- TASK:
Can you convert everything from the first of the rows down to the line containing "collection date: 1904-05", both included, into a two-column CSV headed field and value? Give one CSV line per row, with each entry in its own quoted field and any line breaks replaced by spaces.

- DATA FOR PROCESSING:
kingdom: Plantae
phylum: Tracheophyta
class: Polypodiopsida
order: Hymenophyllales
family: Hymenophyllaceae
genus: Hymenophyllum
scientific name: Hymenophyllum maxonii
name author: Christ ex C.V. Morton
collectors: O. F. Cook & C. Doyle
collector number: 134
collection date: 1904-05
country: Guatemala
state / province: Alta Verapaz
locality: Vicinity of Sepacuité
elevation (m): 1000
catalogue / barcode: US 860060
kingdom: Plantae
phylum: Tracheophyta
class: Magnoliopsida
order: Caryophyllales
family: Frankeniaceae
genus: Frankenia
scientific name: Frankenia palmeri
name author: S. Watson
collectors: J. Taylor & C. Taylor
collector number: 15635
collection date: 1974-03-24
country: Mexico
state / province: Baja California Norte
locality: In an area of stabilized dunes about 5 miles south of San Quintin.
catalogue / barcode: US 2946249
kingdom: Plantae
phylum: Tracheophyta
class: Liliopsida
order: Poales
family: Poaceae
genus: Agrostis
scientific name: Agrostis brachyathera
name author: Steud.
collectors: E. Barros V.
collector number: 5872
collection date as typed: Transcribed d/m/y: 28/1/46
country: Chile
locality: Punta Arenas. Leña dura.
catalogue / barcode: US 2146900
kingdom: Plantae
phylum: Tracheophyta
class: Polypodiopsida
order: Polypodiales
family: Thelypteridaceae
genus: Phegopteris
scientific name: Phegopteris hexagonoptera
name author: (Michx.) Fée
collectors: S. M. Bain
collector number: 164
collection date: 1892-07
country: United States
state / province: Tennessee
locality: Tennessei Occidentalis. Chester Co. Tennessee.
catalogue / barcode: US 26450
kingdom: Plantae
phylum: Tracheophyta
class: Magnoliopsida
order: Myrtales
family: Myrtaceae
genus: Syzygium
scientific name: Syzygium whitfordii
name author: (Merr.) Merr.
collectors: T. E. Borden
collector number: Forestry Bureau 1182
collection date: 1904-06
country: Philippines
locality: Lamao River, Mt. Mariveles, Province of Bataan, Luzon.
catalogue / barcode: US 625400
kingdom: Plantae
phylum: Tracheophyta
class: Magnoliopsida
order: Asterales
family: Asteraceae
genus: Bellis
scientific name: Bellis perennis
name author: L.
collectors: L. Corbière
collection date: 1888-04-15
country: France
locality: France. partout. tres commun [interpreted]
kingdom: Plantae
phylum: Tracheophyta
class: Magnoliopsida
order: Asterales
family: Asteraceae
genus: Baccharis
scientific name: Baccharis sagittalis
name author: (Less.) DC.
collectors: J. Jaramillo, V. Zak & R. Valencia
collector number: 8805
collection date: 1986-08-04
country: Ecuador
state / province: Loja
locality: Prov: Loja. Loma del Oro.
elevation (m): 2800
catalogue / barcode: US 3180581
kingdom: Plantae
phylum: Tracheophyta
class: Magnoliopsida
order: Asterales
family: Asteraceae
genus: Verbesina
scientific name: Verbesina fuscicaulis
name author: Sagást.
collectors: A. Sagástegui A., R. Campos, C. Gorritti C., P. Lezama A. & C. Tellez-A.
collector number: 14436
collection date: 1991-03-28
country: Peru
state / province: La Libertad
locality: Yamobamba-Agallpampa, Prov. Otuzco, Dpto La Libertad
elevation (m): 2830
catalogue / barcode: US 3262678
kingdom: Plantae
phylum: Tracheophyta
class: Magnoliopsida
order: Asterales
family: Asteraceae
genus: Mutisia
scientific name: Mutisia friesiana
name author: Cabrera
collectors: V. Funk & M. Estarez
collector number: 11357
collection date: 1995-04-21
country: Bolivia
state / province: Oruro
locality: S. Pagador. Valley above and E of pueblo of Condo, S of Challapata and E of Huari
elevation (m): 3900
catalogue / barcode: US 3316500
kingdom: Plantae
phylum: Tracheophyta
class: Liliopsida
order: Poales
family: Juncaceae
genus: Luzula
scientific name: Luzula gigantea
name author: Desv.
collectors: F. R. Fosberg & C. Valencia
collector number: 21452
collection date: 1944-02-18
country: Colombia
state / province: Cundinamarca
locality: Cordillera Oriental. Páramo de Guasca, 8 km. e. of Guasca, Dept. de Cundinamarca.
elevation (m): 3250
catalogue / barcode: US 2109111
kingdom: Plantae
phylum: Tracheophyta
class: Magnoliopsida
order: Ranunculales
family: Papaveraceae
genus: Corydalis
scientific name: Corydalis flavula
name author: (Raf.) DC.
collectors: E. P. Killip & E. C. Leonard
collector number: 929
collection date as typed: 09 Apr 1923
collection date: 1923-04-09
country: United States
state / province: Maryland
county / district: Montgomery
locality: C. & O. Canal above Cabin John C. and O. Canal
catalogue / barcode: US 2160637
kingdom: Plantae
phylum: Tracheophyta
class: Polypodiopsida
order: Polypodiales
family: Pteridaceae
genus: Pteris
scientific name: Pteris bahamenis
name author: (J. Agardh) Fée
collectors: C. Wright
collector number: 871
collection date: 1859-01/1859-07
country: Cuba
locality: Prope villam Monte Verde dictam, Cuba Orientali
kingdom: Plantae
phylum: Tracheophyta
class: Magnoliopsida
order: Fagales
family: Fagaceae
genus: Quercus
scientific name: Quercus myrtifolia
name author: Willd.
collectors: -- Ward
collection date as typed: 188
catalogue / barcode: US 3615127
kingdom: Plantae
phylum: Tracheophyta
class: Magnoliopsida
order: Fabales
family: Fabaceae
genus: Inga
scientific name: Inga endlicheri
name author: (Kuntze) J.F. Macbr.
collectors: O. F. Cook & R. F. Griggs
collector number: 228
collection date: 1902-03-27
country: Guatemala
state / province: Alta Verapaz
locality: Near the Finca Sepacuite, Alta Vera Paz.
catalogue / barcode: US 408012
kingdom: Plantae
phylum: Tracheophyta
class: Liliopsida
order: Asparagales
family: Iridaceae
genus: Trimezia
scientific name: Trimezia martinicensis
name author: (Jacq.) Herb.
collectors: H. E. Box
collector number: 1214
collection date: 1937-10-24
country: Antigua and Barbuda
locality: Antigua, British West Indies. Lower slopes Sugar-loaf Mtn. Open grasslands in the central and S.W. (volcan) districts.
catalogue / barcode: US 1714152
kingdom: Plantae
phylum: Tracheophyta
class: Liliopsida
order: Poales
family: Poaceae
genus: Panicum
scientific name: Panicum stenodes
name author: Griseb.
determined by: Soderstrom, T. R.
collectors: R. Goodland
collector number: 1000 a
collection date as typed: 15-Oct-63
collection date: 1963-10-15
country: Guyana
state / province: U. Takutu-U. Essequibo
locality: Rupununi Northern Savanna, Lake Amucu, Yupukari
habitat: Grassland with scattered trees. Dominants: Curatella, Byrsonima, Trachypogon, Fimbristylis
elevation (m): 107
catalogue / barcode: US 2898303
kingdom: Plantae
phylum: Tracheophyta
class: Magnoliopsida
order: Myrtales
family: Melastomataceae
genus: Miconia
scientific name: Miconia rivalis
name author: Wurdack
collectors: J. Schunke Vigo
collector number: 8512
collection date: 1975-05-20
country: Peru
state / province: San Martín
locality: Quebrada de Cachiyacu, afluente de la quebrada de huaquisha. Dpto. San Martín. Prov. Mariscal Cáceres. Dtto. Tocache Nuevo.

- RIGHT ANSWER:
field,value
"kingdom:","Plantae"
"phylum:","Tracheophyta"
"class:","Polypodiopsida"
"order:","Hymenophyllales"
"family:","Hymenophyllaceae"
"genus:","Hymenophyllum"
"scientific name:","Hymenophyllum maxonii"
"name author:","Christ ex C.V. Morton"
"collectors:","O. F. Cook & C. Doyle"
"collector number:","134"
"collection date:","1904-05"